THE QURANIC CONCEPT OF SHUKAR (GRATITUDE) AND ITS CONVERGENCE WITH POSITIVE PSYCHOLOGY
DOI:
https://doi.org/10.63163/srh423Abstract
Gratitude has emerged, over the past two decades, as one of the most extensively researched constructs in positive psychology, with empirical work consistently linking it to elevated subjective well-being, reduced depressive symptomatology, strengthened relationships, and improved physical health.

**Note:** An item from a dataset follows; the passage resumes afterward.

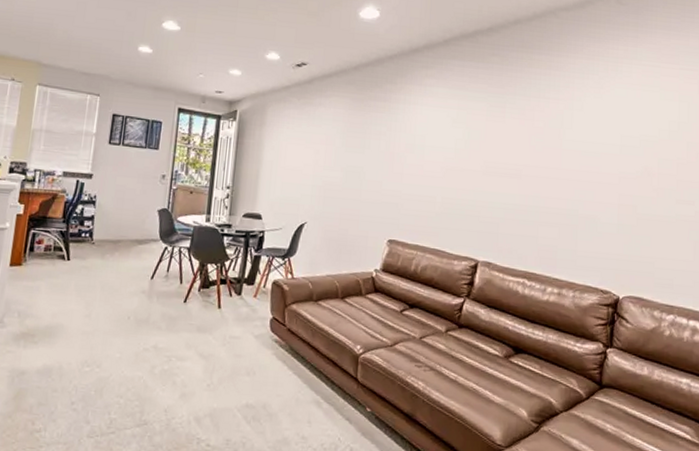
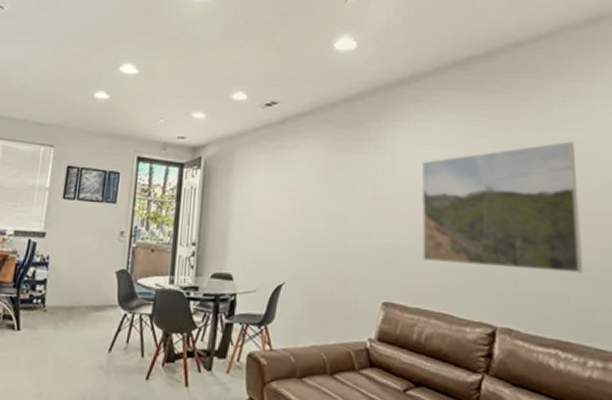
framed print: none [423,108,554,218] -> present [421,141,584,273]

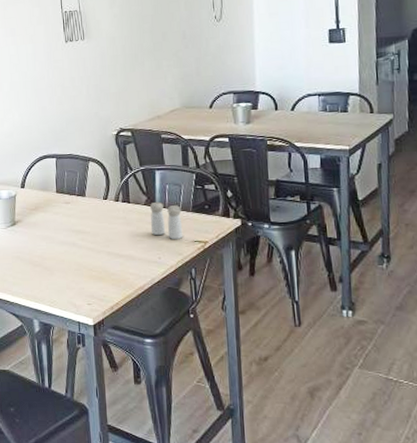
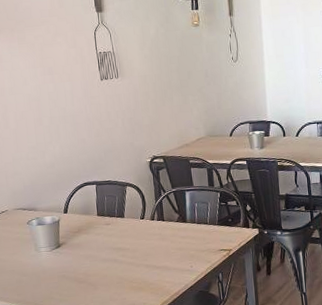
salt and pepper shaker: present [150,201,183,239] -> none [182,218,211,250]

This article presents the Quranic concept of Shukr alongside the foundational empirical literature on gratitude in positive psychology and identifies both substantial convergence and a critical theological distinction between the two traditions. The article begins by defining gratitude as a psychological construct and positive psychology as a scientific discipline, before examining the Quranic treatment of Shukr through multiple verses and an authenticated Hadith. It then reviews the core empirical mechanisms through which gratitude is theorized to support well-being, drawing on the foundational studies of Emmons and McCullough (2003), Froh, Sefick, and Emmons (2008), Wood, Froh, and Geraghty (2010), and Lyubomirsky, Sheldon, and Schkade (2005). The article argues that where positive psychology treats gratitude as a self-regulated cognitive-emotional practice whose object is often left conceptually unspecified, the Quran anchors Shukr in a permanent, relational, and theologically defined object of gratitude, Allah, a structure that directly addresses limitations gratitude researchers have themselves identified regarding the durability and circumstantial dependence of secular gratitude interventions.